Task details: Please repeat all of the following lines word for word, leaving out the pictures.

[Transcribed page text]
★ ★ ★ ★
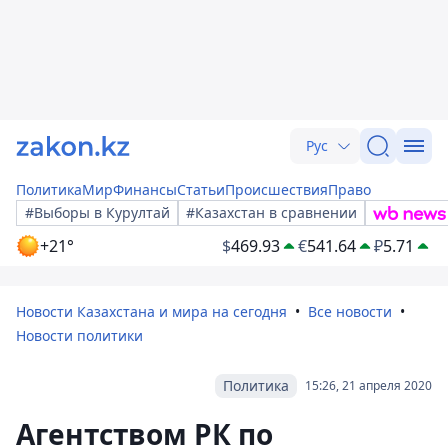
Рус
Политика
Мир
Финансы
Статьи
Происшествия
Право
#Выборы в Курултай
#Казахстан в сравнении
+21°
$
469.93
€
541.64
₽
5.71
Новости Казахстана и мира на сегодня
Все новости
Новости политики
Политика
15:26, 21 апреля 2020
Агентством РК по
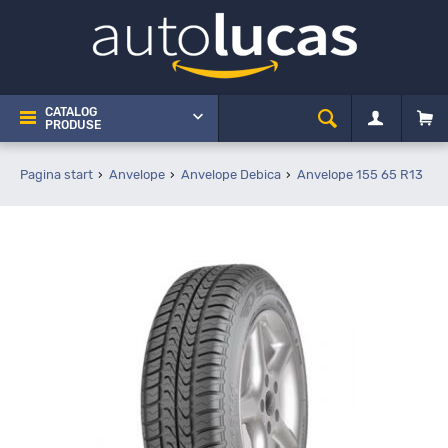
CATALOG
PRODUSE
Pagina start
Anvelope
Anvelope Debica
Anvelope 155 65 R13
D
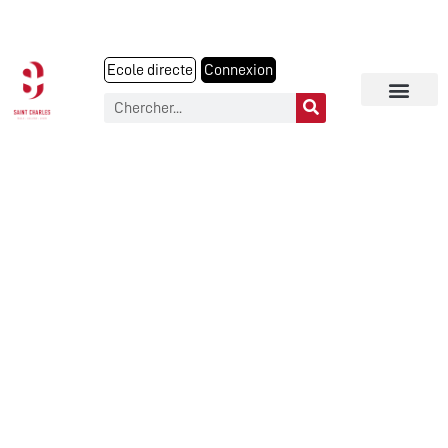
Ecole directe
Connexion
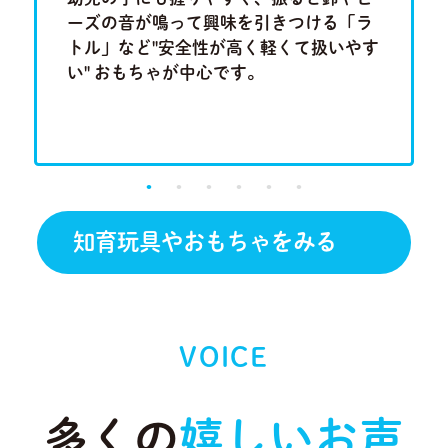
集中力、
ーズの音が鳴って興味を引きつける「ラ
ム」や
もちゃで
トル」など"安全性が高く軽くて扱いやす
「形合わ
い" おもちゃが中心です。
しチャレ
です。
知育玩具やおもちゃをみる
VOICE
多くの
嬉しいお声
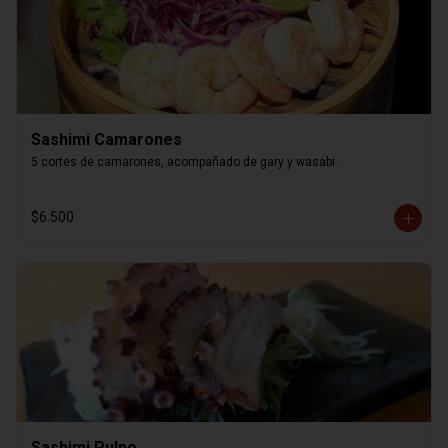
Sashimi Camarones
5 cortes de camarones, acompañado de gary y wasabi.
$6.500
Sashimi Pulpo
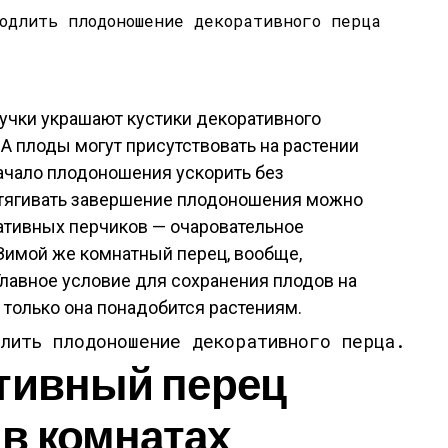
ручки украшают кустики декоративного
 А плоды могут присутствовать на растении
начало плодоношения ускорить без
оттягивать завершение плодоношения можно
ативных перчиков — очаровательное
Зимой же комнатный перец, вообще,
Главное условие для сохранения плодов на
 только она понадобится растениям.
длить плодоношение декоративного перца.
тивный перец
в комнатах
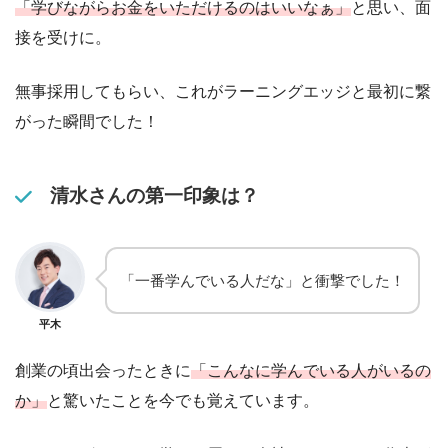
「学びながらお金をいただけるのはいいなぁ」
と思い、面
接を受けに。
無事採用してもらい、これがラーニングエッジと最初に繋
がった瞬間でした！
清水さんの第一印象は？
「一番学んでいる人だな」と衝撃でした！
平木
創業の頃出会ったときに
「こんなに学んでいる人がいるの
か」
と驚いたことを今でも覚えています。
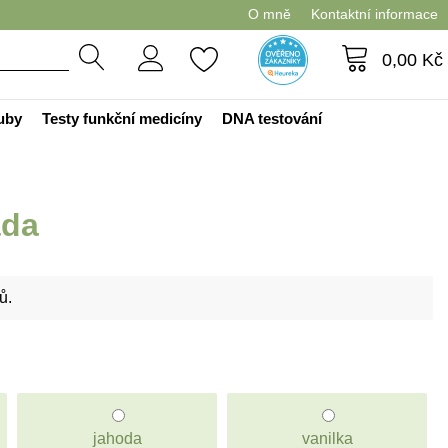
O mně
Kontaktní informace
0,00
Kč
ouby
Testy funkční medicíny
DNA testování
áda
ů.
jahoda
vanilka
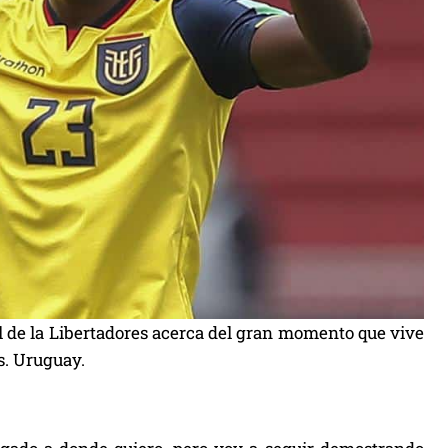
al de la Libertadores acerca del gran momento que vive
s. Uruguay.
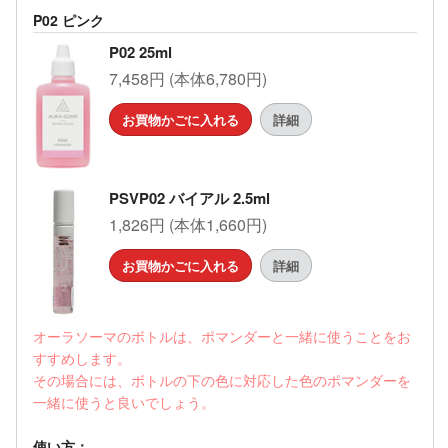
P02 ピンク
P02 25ml
7,458円 (本体6,780円)
お買物かごに入れる
詳細
PSVP02 バイアル 2.5ml
1,826円 (本体1,660円)
お買物かごに入れる
詳細
オーラソーマのボトルは、ポマンダーと一緒に使うことをお
すすめします。
その場合には、ボトルの下の色に対応した色のポマンダーを
一緒に使うと良いでしょう。
使い方：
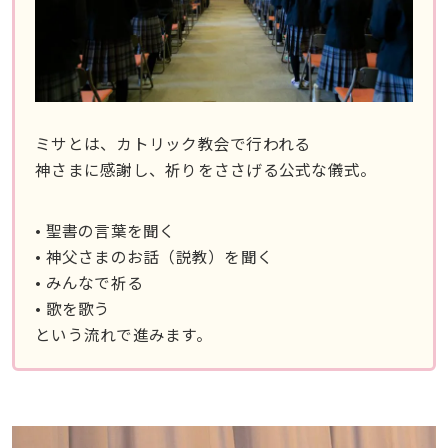
ミサとは、カトリック教会で行われる
神さまに感謝し、祈りをささげる公式な儀式。
• 聖書の言葉を聞く
• 神父さまのお話（説教）を聞く
• みんなで祈る
• 歌を歌う
という流れで進みます。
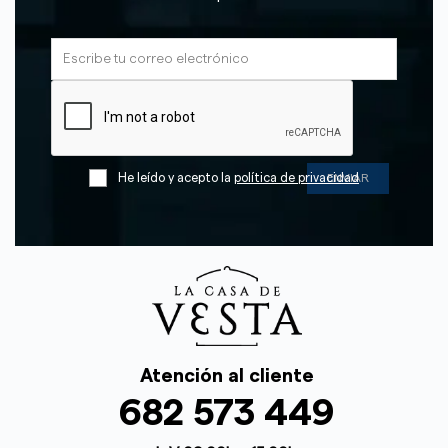
He leído y acepto la
política de privacidad
Atención al cliente
682 573 449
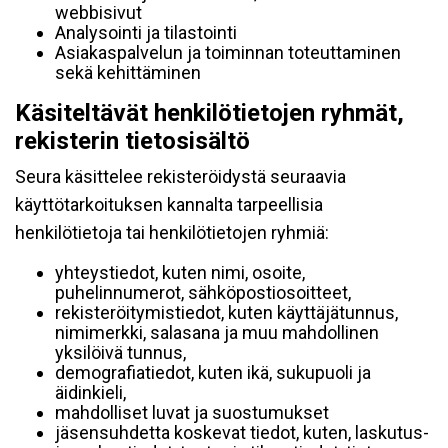
webbisivut
Analysointi ja tilastointi
Asiakaspalvelun ja toiminnan toteuttaminen
sekä kehittäminen
Käsiteltävät henkilötietojen ryhmät,
rekisterin tietosisältö
Seura käsittelee rekisteröidystä seuraavia
käyttötarkoituksen kannalta tarpeellisia
henkilötietoja tai henkilötietojen ryhmiä:
yhteystiedot, kuten nimi, osoite,
puhelinnumerot, sähköpostiosoitteet,
rekisteröitymistiedot, kuten käyttäjätunnus,
nimimerkki, salasana ja muu mahdollinen
yksilöivä tunnus,
demografiatiedot, kuten ikä, sukupuoli ja
äidinkieli,
mahdolliset luvat ja suostumukset
jäsensuhdetta koskevat tiedot, kuten, laskutus-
★ ★ ★ ★
Task result:
Рус
Политика
Мир
Финансы
Статьи
Происшествия
Право
#Выборы в Курултай
#Казахстан в сравнении
+21°
$
469.93
€
541.64
₽
5.71
Новости Казахстана и мира на сегодня
Все новости
Новости политики
Политика
15:26, 21 апреля 2020
Агентством РК по
CATALOG
PRODUSE
Pagina start
Anvelope
Anvelope Debica
Anvelope 155 65 R13
D
Ecole directe
Connexion
集中力、
ーズの音が鳴って興味を引きつける「ラ
ム」や
もちゃで
トル」など"安全性が高く軽くて扱いやす
「形合わ
い" おもちゃが中心です。
しチャレ
です。
知育玩具やおもちゃをみる
VOICE
多くの
嬉しいお声
Sashimi Camarones
5 cortes de camarones, acompañado de gary y wasabi.
$6.500
Sashimi Pulpo
ручки украшают кустики декоративного
 А плоды могут присутствовать на растении
начало плодоношения ускорить без
оттягивать завершение плодоношения можно
ативных перчиков — очаровательное
Зимой же комнатный перец, вообще,
Главное условие для сохранения плодов на
 только она понадобится растениям.
длить плодоношение декоративного перца.
тивный перец
в комнатах
「学びながらお金をいただけるのはいいなぁ」
と思い、面
接を受けに。
無事採用してもらい、これがラーニングエッジと最初に繋
がった瞬間でした！
清水さんの第一印象は？
「一番学んでいる人だな」と衝撃でした！
平木
創業の頃出会ったときに
「こんなに学んでいる人がいるの
か」
と驚いたことを今でも覚えています。
O mně
Kontaktní informace
0,00
Kč
ouby
Testy funkční medicíny
DNA testování
áda
ů.
jahoda
vanilka
al de la Libertadores acerca del gran momento que vive
s. Uruguay.
P02 ピンク
P02 25ml
7,458円 (本体6,780円)
お買物かごに入れる
詳細
PSVP02 バイアル 2.5ml
1,826円 (本体1,660円)
お買物かごに入れる
詳細
オーラソーマのボトルは、ポマンダーと一緒に使うことをお
すすめします。
その場合には、ボトルの下の色に対応した色のポマンダーを
一緒に使うと良いでしょう。
使い方：
ミサとは、カトリック教会で行われる
神さまに感謝し、祈りをささげる公式な儀式。
• 聖書の言葉を聞く
• 神父さまのお話（説教）を聞く
• みんなで祈る
• 歌を歌う
という流れで進みます。
He leído y acepto la
política de privacidad
Atención al cliente
682 573 449
webbisivut
Analysointi ja tilastointi
Asiakaspalvelun ja toiminnan toteuttaminen
sekä kehittäminen
Käsiteltävät henkilötietojen ryhmät,
rekisterin tietosisältö
Seura käsittelee rekisteröidystä seuraavia
käyttötarkoituksen kannalta tarpeellisia
henkilötietoja tai henkilötietojen ryhmiä:
yhteystiedot, kuten nimi, osoite,
puhelinnumerot, sähköpostiosoitteet,
rekisteröitymistiedot, kuten käyttäjätunnus,
nimimerkki, salasana ja muu mahdollinen
yksilöivä tunnus,
demografiatiedot, kuten ikä, sukupuoli ja
äidinkieli,
mahdolliset luvat ja suostumukset
jäsensuhdetta koskevat tiedot, kuten, laskutus-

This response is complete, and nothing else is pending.